> Exercise description: Reproduce exactly the span of lines that opens with the line containing "right shoulder: (225, 200)" and closes with the last line of the entries below.

> Information provided:
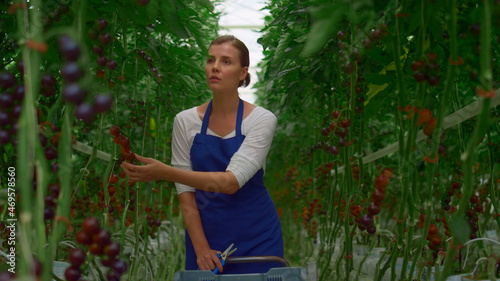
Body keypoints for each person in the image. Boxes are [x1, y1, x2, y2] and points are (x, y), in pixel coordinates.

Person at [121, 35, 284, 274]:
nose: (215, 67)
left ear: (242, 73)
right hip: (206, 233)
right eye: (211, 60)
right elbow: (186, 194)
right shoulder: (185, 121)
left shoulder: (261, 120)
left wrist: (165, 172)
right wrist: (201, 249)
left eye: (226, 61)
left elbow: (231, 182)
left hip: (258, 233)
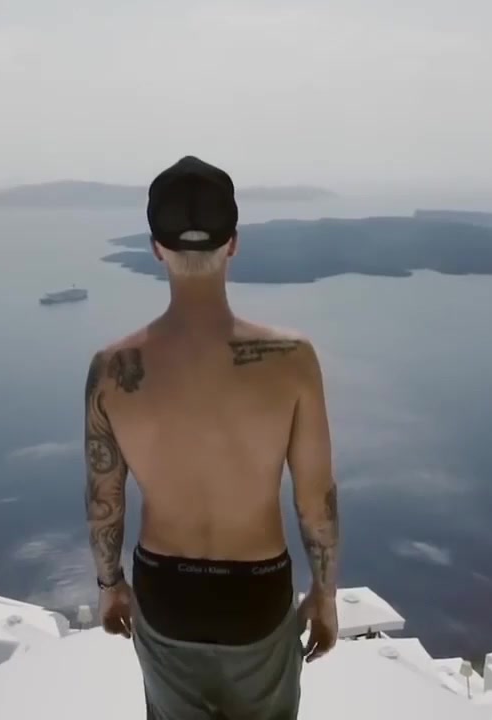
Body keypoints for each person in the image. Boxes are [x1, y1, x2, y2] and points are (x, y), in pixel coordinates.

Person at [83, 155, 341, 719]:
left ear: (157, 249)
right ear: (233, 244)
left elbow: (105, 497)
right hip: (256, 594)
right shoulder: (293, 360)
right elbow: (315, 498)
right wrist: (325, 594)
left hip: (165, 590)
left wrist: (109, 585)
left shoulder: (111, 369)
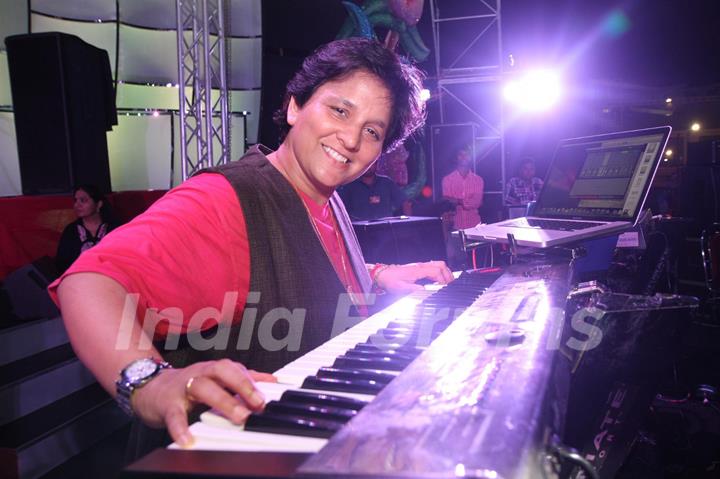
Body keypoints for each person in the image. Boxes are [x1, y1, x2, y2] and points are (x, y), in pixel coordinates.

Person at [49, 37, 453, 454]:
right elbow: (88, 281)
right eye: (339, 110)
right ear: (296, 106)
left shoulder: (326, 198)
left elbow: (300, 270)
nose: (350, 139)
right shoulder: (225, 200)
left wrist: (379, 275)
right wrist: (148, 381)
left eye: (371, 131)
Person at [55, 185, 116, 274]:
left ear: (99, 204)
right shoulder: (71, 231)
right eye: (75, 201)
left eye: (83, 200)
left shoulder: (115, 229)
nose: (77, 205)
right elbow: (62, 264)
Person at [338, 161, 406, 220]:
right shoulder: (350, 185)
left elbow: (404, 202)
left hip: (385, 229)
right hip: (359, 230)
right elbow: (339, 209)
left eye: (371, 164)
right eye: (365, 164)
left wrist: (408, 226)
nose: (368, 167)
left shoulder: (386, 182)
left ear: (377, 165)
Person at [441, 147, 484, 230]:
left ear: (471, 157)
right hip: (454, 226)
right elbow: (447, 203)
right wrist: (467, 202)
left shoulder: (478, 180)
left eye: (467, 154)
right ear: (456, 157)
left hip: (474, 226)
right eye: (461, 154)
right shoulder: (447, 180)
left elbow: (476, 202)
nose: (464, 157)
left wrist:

> Reply:
right shoulder: (225, 200)
left wrist: (379, 275)
right wrist: (148, 381)
left eye: (371, 131)
Person at [55, 185, 116, 274]:
left ear: (99, 204)
right shoulder: (71, 231)
right eye: (75, 201)
left eye: (83, 200)
left shoulder: (115, 229)
nose: (77, 205)
right elbow: (62, 264)
Person at [338, 161, 406, 220]:
right shoulder: (350, 185)
left elbow: (404, 202)
left hip: (385, 229)
right hip: (359, 230)
right elbow: (339, 209)
left eye: (371, 164)
right eye: (365, 164)
left wrist: (408, 226)
nose: (368, 167)
left shoulder: (386, 182)
left ear: (377, 165)
Person at [441, 147, 484, 230]:
left ear: (471, 157)
right hip: (454, 226)
right elbow: (447, 203)
right wrist: (467, 202)
left shoulder: (478, 180)
left eye: (467, 154)
right ear: (456, 157)
left hip: (474, 226)
right eye: (461, 154)
right shoulder: (447, 180)
left elbow: (476, 202)
nose: (464, 157)
left wrist:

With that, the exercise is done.